(Data extract Opens)

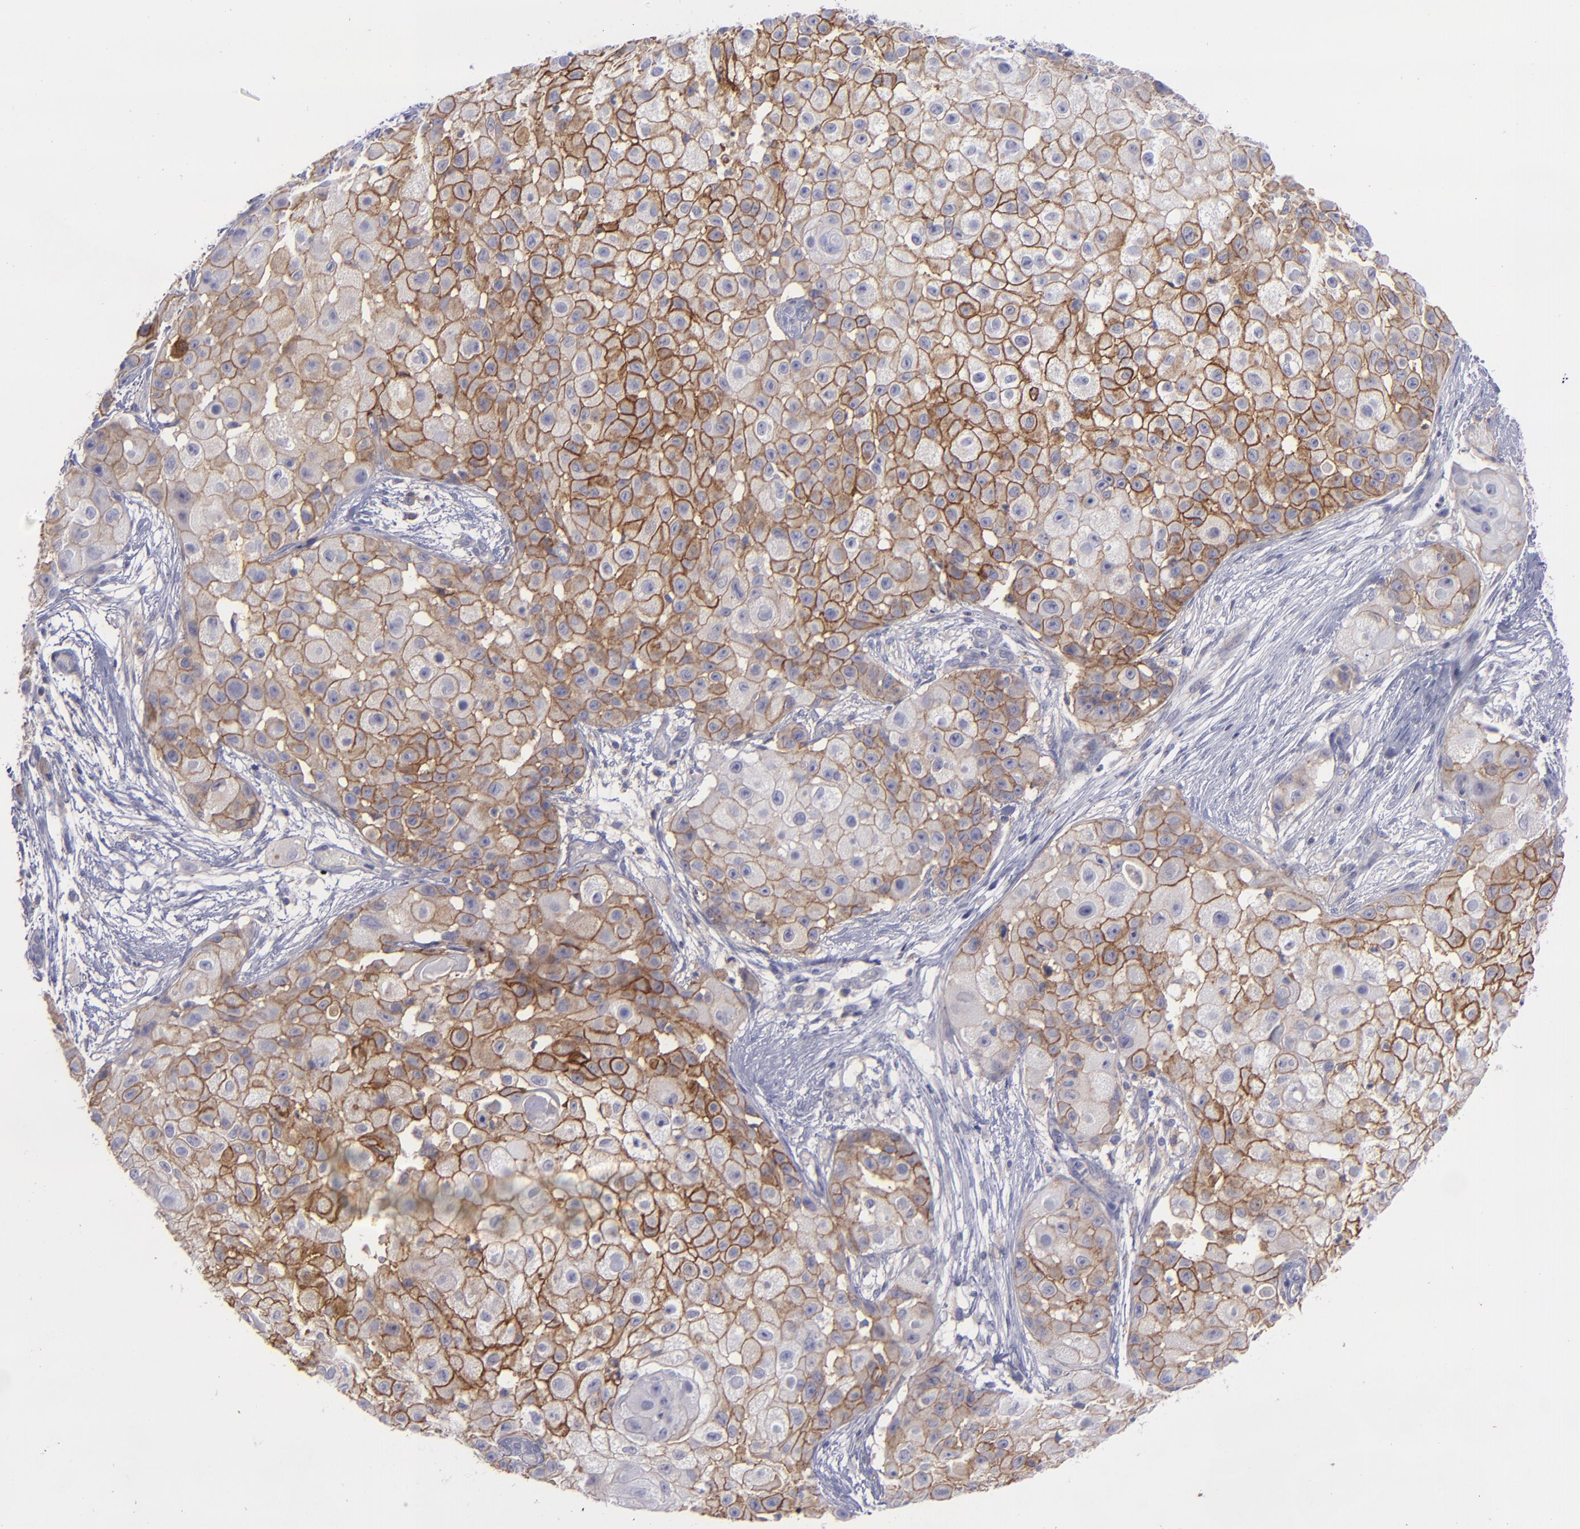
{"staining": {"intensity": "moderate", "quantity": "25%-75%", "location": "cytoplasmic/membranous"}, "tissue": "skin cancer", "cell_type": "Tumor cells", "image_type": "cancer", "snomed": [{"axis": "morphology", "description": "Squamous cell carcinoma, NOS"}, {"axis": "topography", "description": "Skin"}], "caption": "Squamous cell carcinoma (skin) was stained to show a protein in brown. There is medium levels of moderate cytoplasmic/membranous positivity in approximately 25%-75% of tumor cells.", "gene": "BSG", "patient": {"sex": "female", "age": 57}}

(Data extract Closes)
(Data extract Opens)

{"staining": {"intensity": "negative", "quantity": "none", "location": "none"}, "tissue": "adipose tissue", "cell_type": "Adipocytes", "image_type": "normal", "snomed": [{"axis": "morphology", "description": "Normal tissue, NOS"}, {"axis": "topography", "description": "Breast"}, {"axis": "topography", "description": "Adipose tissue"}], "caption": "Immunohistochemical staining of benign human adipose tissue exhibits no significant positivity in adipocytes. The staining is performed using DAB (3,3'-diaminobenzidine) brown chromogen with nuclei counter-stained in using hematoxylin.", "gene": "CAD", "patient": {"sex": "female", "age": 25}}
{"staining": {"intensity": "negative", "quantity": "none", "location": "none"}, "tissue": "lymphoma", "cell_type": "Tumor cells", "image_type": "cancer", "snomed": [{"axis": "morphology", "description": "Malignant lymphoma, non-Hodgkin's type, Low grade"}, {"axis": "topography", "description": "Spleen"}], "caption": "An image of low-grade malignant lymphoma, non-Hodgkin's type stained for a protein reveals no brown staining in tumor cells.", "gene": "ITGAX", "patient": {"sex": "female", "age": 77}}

(Data extract Closes)

What to work on:
Please, from the entries above, set down exactly the lines from the one containing "staining of benign" through the one containing "non-Hodgkin's type, Low", and only those.

Result of the task:
{"staining": {"intensity": "negative", "quantity": "none", "location": "none"}, "tissue": "adipose tissue", "cell_type": "Adipocytes", "image_type": "normal", "snomed": [{"axis": "morphology", "description": "Normal tissue, NOS"}, {"axis": "topography", "description": "Breast"}, {"axis": "topography", "description": "Adipose tissue"}], "caption": "Immunohistochemical staining of benign human adipose tissue exhibits no significant positivity in adipocytes. The staining is performed using DAB (3,3'-diaminobenzidine) brown chromogen with nuclei counter-stained in using hematoxylin.", "gene": "CAD", "patient": {"sex": "female", "age": 25}}
{"staining": {"intensity": "negative", "quantity": "none", "location": "none"}, "tissue": "lymphoma", "cell_type": "Tumor cells", "image_type": "cancer", "snomed": [{"axis": "morphology", "description": "Malignant lymphoma, non-Hodgkin's type, Low grade"}, {"axis": "topography", "description": "Spleen"}], "caption": "An image of low-grade malignant lymphoma, non-Hodgkin's type stained for a protein reveals no brown staining in tumor cells.", "gene": "ITGAX", "patient": {"sex": "female", "age": 77}}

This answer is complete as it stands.